Copy every line of the material below, keeping each one word for word.

• _RECORDS SUPPLIED_:
────────────────
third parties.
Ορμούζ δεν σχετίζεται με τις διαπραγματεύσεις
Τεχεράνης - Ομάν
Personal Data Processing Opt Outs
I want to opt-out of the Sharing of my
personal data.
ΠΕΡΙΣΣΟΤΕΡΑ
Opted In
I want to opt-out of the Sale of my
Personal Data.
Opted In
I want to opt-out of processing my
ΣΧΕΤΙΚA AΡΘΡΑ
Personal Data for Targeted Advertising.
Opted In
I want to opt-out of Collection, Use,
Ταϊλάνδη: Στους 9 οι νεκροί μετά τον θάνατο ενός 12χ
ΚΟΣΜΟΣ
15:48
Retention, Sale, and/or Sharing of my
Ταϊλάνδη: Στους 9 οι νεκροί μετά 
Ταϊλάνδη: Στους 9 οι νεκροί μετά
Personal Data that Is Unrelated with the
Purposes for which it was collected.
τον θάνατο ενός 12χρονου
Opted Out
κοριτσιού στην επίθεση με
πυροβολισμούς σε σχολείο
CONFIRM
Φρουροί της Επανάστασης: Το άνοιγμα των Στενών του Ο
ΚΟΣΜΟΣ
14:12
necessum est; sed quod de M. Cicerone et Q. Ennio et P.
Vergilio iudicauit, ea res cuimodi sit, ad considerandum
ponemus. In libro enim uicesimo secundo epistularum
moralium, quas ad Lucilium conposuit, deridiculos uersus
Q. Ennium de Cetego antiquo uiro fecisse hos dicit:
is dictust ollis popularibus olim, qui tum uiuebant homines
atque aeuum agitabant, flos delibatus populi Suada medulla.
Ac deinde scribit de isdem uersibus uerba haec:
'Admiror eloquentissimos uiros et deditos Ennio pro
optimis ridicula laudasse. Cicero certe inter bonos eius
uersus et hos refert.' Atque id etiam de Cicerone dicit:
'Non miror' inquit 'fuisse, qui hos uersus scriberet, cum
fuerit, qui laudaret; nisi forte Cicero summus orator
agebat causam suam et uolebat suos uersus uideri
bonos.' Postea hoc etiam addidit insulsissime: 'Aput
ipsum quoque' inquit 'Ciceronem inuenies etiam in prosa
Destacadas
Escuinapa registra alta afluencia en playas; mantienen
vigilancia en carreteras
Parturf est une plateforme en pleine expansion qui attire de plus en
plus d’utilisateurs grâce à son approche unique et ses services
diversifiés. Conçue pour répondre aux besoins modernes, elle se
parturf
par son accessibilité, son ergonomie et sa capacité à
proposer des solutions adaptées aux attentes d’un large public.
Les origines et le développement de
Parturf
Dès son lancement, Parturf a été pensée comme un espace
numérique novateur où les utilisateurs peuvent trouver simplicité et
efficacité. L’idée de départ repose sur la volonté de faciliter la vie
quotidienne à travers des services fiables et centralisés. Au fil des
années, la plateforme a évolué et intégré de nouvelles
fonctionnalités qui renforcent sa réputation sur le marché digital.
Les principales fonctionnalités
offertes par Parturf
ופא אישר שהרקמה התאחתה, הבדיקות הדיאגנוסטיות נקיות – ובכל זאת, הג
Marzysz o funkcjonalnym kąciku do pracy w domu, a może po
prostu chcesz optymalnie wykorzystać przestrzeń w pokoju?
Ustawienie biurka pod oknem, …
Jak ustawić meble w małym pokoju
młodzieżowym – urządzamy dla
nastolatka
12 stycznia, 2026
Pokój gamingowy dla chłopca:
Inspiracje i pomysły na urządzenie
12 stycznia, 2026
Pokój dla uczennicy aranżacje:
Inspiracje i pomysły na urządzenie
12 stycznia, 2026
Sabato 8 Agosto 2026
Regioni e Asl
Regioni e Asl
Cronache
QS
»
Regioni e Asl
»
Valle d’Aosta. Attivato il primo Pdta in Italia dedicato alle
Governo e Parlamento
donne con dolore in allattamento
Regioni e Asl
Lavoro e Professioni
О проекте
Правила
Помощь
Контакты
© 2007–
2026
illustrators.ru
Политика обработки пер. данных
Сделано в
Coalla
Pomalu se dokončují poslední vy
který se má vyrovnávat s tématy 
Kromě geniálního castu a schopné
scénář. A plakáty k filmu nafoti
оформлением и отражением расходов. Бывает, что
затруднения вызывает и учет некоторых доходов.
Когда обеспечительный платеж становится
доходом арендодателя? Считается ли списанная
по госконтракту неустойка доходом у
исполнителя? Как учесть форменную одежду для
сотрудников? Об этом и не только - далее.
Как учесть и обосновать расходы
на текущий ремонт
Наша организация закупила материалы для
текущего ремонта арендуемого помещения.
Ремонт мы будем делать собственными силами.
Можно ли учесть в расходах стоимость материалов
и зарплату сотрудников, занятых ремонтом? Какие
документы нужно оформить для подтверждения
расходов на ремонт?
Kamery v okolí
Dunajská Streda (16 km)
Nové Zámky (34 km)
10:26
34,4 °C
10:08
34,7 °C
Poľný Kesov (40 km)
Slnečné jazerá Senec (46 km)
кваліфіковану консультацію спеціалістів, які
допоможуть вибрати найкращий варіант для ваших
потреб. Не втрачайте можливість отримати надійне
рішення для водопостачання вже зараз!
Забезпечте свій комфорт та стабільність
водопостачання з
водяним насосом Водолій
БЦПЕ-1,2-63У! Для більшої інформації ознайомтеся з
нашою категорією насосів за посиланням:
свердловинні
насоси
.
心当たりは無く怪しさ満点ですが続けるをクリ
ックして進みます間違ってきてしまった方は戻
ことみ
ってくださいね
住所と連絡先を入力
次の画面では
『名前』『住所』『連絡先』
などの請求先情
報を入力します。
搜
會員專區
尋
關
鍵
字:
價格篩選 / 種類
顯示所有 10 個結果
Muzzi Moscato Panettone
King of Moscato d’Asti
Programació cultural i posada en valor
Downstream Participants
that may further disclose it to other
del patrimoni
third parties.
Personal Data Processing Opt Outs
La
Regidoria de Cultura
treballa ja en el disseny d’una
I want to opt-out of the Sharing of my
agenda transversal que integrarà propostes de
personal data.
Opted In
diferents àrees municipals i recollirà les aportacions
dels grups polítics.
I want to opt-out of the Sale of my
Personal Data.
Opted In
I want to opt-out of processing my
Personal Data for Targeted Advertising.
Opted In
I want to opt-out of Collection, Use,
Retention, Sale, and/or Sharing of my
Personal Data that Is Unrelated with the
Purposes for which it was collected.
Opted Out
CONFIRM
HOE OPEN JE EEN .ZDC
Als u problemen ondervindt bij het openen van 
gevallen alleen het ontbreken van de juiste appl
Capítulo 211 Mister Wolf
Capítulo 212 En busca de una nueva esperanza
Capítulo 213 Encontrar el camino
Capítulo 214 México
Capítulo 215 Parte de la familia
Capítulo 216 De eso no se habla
────────────────
• _OUTPUT_:
third parties.
Ορμούζ δεν σχετίζεται με τις διαπραγματεύσεις
Τεχεράνης - Ομάν
Personal Data Processing Opt Outs
I want to opt-out of the Sharing of my
personal data.
ΠΕΡΙΣΣΟΤΕΡΑ
Opted In
I want to opt-out of the Sale of my
Personal Data.
Opted In
I want to opt-out of processing my
ΣΧΕΤΙΚA AΡΘΡΑ
Personal Data for Targeted Advertising.
Opted In
I want to opt-out of Collection, Use,
Ταϊλάνδη: Στους 9 οι νεκροί μετά τον θάνατο ενός 12χ
ΚΟΣΜΟΣ
15:48
Retention, Sale, and/or Sharing of my
Ταϊλάνδη: Στους 9 οι νεκροί μετά 
Ταϊλάνδη: Στους 9 οι νεκροί μετά
Personal Data that Is Unrelated with the
Purposes for which it was collected.
τον θάνατο ενός 12χρονου
Opted Out
κοριτσιού στην επίθεση με
πυροβολισμούς σε σχολείο
CONFIRM
Φρουροί της Επανάστασης: Το άνοιγμα των Στενών του Ο
ΚΟΣΜΟΣ
14:12
necessum est; sed quod de M. Cicerone et Q. Ennio et P.
Vergilio iudicauit, ea res cuimodi sit, ad considerandum
ponemus. In libro enim uicesimo secundo epistularum
moralium, quas ad Lucilium conposuit, deridiculos uersus
Q. Ennium de Cetego antiquo uiro fecisse hos dicit:
is dictust ollis popularibus olim, qui tum uiuebant homines
atque aeuum agitabant, flos delibatus populi Suada medulla.
Ac deinde scribit de isdem uersibus uerba haec:
'Admiror eloquentissimos uiros et deditos Ennio pro
optimis ridicula laudasse. Cicero certe inter bonos eius
uersus et hos refert.' Atque id etiam de Cicerone dicit:
'Non miror' inquit 'fuisse, qui hos uersus scriberet, cum
fuerit, qui laudaret; nisi forte Cicero summus orator
agebat causam suam et uolebat suos uersus uideri
bonos.' Postea hoc etiam addidit insulsissime: 'Aput
ipsum quoque' inquit 'Ciceronem inuenies etiam in prosa
Destacadas
Escuinapa registra alta afluencia en playas; mantienen
vigilancia en carreteras
Parturf est une plateforme en pleine expansion qui attire de plus en
plus d’utilisateurs grâce à son approche unique et ses services
diversifiés. Conçue pour répondre aux besoins modernes, elle se
parturf
par son accessibilité, son ergonomie et sa capacité à
proposer des solutions adaptées aux attentes d’un large public.
Les origines et le développement de
Parturf
Dès son lancement, Parturf a été pensée comme un espace
numérique novateur où les utilisateurs peuvent trouver simplicité et
efficacité. L’idée de départ repose sur la volonté de faciliter la vie
quotidienne à travers des services fiables et centralisés. Au fil des
années, la plateforme a évolué et intégré de nouvelles
fonctionnalités qui renforcent sa réputation sur le marché digital.
Les principales fonctionnalités
offertes par Parturf
ופא אישר שהרקמה התאחתה, הבדיקות הדיאגנוסטיות נקיות – ובכל זאת, הג
Marzysz o funkcjonalnym kąciku do pracy w domu, a może po
prostu chcesz optymalnie wykorzystać przestrzeń w pokoju?
Ustawienie biurka pod oknem, …
Jak ustawić meble w małym pokoju
młodzieżowym – urządzamy dla
nastolatka
12 stycznia, 2026
Pokój gamingowy dla chłopca:
Inspiracje i pomysły na urządzenie
12 stycznia, 2026
Pokój dla uczennicy aranżacje:
Inspiracje i pomysły na urządzenie
12 stycznia, 2026
Sabato 8 Agosto 2026
Regioni e Asl
Regioni e Asl
Cronache
QS
»
Regioni e Asl
»
Valle d’Aosta. Attivato il primo Pdta in Italia dedicato alle
Governo e Parlamento
donne con dolore in allattamento
Regioni e Asl
Lavoro e Professioni
О проекте
Правила
Помощь
Контакты
© 2007–
2026
illustrators.ru
Политика обработки пер. данных
Сделано в
Coalla
Pomalu se dokončují poslední vy
který se má vyrovnávat s tématy 
Kromě geniálního castu a schopné
scénář. A plakáty k filmu nafoti
оформлением и отражением расходов. Бывает, что
затруднения вызывает и учет некоторых доходов.
Когда обеспечительный платеж становится
доходом арендодателя? Считается ли списанная
по госконтракту неустойка доходом у
исполнителя? Как учесть форменную одежду для
сотрудников? Об этом и не только - далее.
Как учесть и обосновать расходы
на текущий ремонт
Наша организация закупила материалы для
текущего ремонта арендуемого помещения.
Ремонт мы будем делать собственными силами.
Можно ли учесть в расходах стоимость материалов
и зарплату сотрудников, занятых ремонтом? Какие
документы нужно оформить для подтверждения
расходов на ремонт?
Kamery v okolí
Dunajská Streda (16 km)
Nové Zámky (34 km)
10:26
34,4 °C
10:08
34,7 °C
Poľný Kesov (40 km)
Slnečné jazerá Senec (46 km)
кваліфіковану консультацію спеціалістів, які
допоможуть вибрати найкращий варіант для ваших
потреб. Не втрачайте можливість отримати надійне
рішення для водопостачання вже зараз!
Забезпечте свій комфорт та стабільність
водопостачання з
водяним насосом Водолій
БЦПЕ-1,2-63У! Для більшої інформації ознайомтеся з
нашою категорією насосів за посиланням:
свердловинні
насоси
.
心当たりは無く怪しさ満点ですが続けるをクリ
ックして進みます間違ってきてしまった方は戻
ことみ
ってくださいね
住所と連絡先を入力
次の画面では
『名前』『住所』『連絡先』
などの請求先情
報を入力します。
搜
會員專區
尋
關
鍵
字:
價格篩選 / 種類
顯示所有 10 個結果
Muzzi Moscato Panettone
King of Moscato d’Asti
Programació cultural i posada en valor
Downstream Participants
that may further disclose it to other
del patrimoni
third parties.
Personal Data Processing Opt Outs
La
Regidoria de Cultura
treballa ja en el disseny d’una
I want to opt-out of the Sharing of my
agenda transversal que integrarà propostes de
personal data.
Opted In
diferents àrees municipals i recollirà les aportacions
dels grups polítics.
I want to opt-out of the Sale of my
Personal Data.
Opted In
I want to opt-out of processing my
Personal Data for Targeted Advertising.
Opted In
I want to opt-out of Collection, Use,
Retention, Sale, and/or Sharing of my
Personal Data that Is Unrelated with the
Purposes for which it was collected.
Opted Out
CONFIRM
HOE OPEN JE EEN .ZDC
Als u problemen ondervindt bij het openen van 
gevallen alleen het ontbreken van de juiste appl
Capítulo 211 Mister Wolf
Capítulo 212 En busca de una nueva esperanza
Capítulo 213 Encontrar el camino
Capítulo 214 México
Capítulo 215 Parte de la familia
Capítulo 216 De eso no se habla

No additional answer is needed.